Kevin Hackie took the stand saying he feared for his life as a key witness in the federal wrongful death trial. The lawsuit filed by B.I.G.'s family blames the Los Angeles Police Department and city for the rap star's death.
Hackie, who was an FBI informant while serving as Shakur's personal bodyguard for three years, said his security boss, Reginald Wright, told him before B.I.G. was killed, "We were going to get those (people) who downed 'Pac - Biggie and his crew."
California rapper Shakur was gunned down on the Las Vegas Strip six months before his New York rival B.I.G. was shot to death in Los Angeles. The slayings have long been linked in hip-hop lore and news media accounts, though never in court.
Hackie's testimony was unable to definitively connect Death Row to a former rogue Los Angeles police officer at the heart of the case.
Hackie initially said he saw the former officer, David Mack, at numerous Death Row events, sometimes speaking with the record label's leader, Marion "Suge" Knight. But he acknowledged under cross-examination that he only saw Mack with Knight and associates at several large parties or "social functions," including a prizefight in Las Vegas and an MTV shoot in Malibu.
Testimony in the case began slowly Wednesday as attorneys for B.I.G.'s family tried to tie Mack to both Death Row and to the Mob Piru Blood street gang.

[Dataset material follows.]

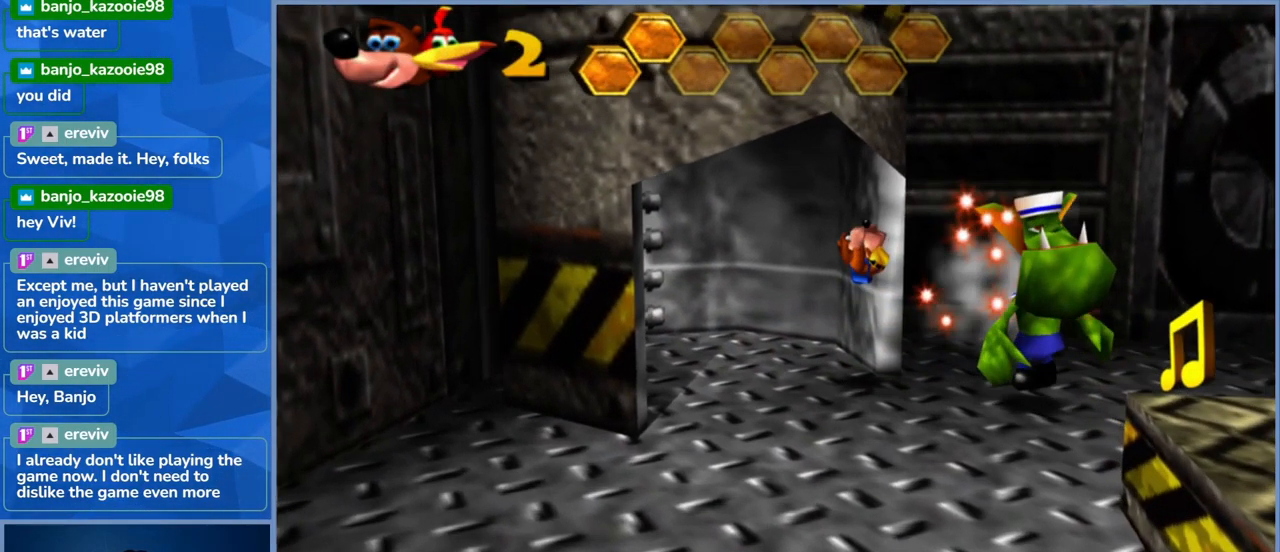
{"buttons": [], "left_stick": "center", "right_stick": "center", "events": [[17, "X", "up"]]}
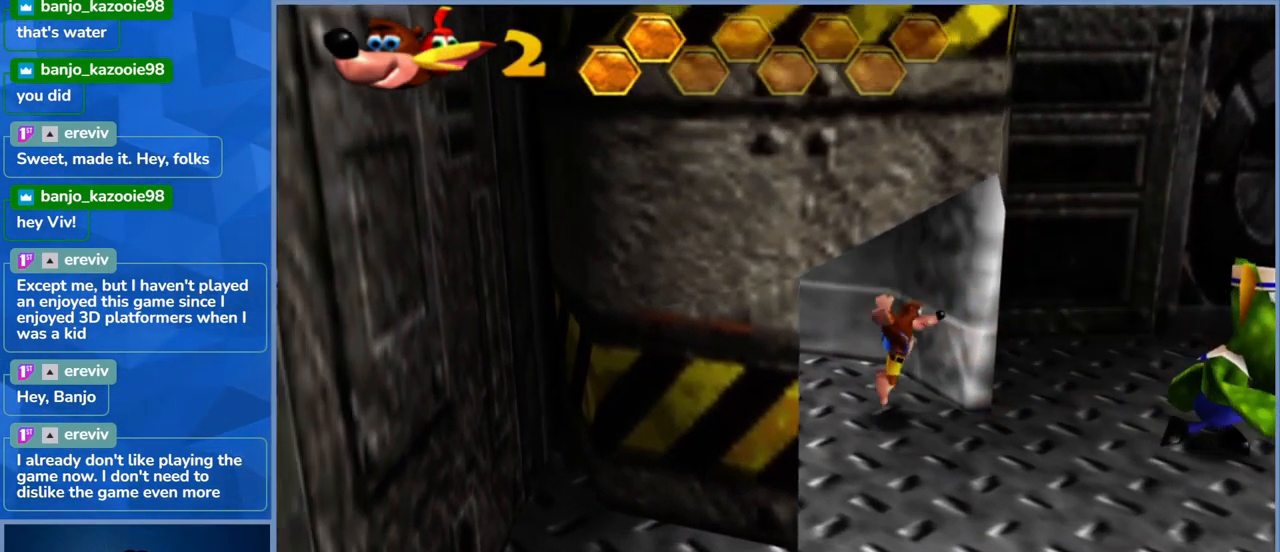
{"buttons": [], "left_stick": "up-right", "right_stick": "center", "events": [[17, "left_stick", "right"], [384, "left_stick", "up-right"]]}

According to the theory underlying the suit, Mack arranged to have a college roommate driving Mack's car shoot B.I.G. at Knight's behest. Both Mack and the alleged shooter, Amir Muhammad, have been dropped from the family's suit and have never been named as criminal suspects.
The Compton gang expert, Los Angeles County Sheriff's Detective Timothy Brennan, said he knew nearly every gang member in Compton, adding Mack was not one of them. Brennan said he has worked in Compton and met with its gang members since 1982.
Former Los Angeles Police Chief Bernard Parks, now a city councilman, was the first witness to testify, but said he didn't have any detailed knowledge of the investigation into Wallace's killing.
When Hackie took the stand, he explained that he didn't want to be in court because "this is all going to be on the 6 o'clock news" and he feared "retribution by the Bloods, the Los Angeles Police Department and associates of Death Row Records." U.S. District Judge Florence-Marie Cooper had issued an arrest warrant to compel testimony from Hackie, who now runs a private security firm.
Hackie told a Los Angeles Times reporter last week that he took medication that affected his memory, but on the stand Wednesday he denied any memory problems.
He did acknowledge he had hoped to back out of testifying after learning he would be the "quote-unquote key witness." The family's attorneys have said several witnesses are refusing to appear because they're afraid of retaliation.
Hackie also denied saying some things attributed to him in a June 2004 declaration prepared by plaintiffs' attorneys, including an assertion that "It was well known that David Mack was a covert agent for Death Row Records."
He also criticized the lawsuit's motives.
"You have no weapon, you don't have a direct link to an actual suspect," Hackie said, "so obviously this time it would be for monetary purposes."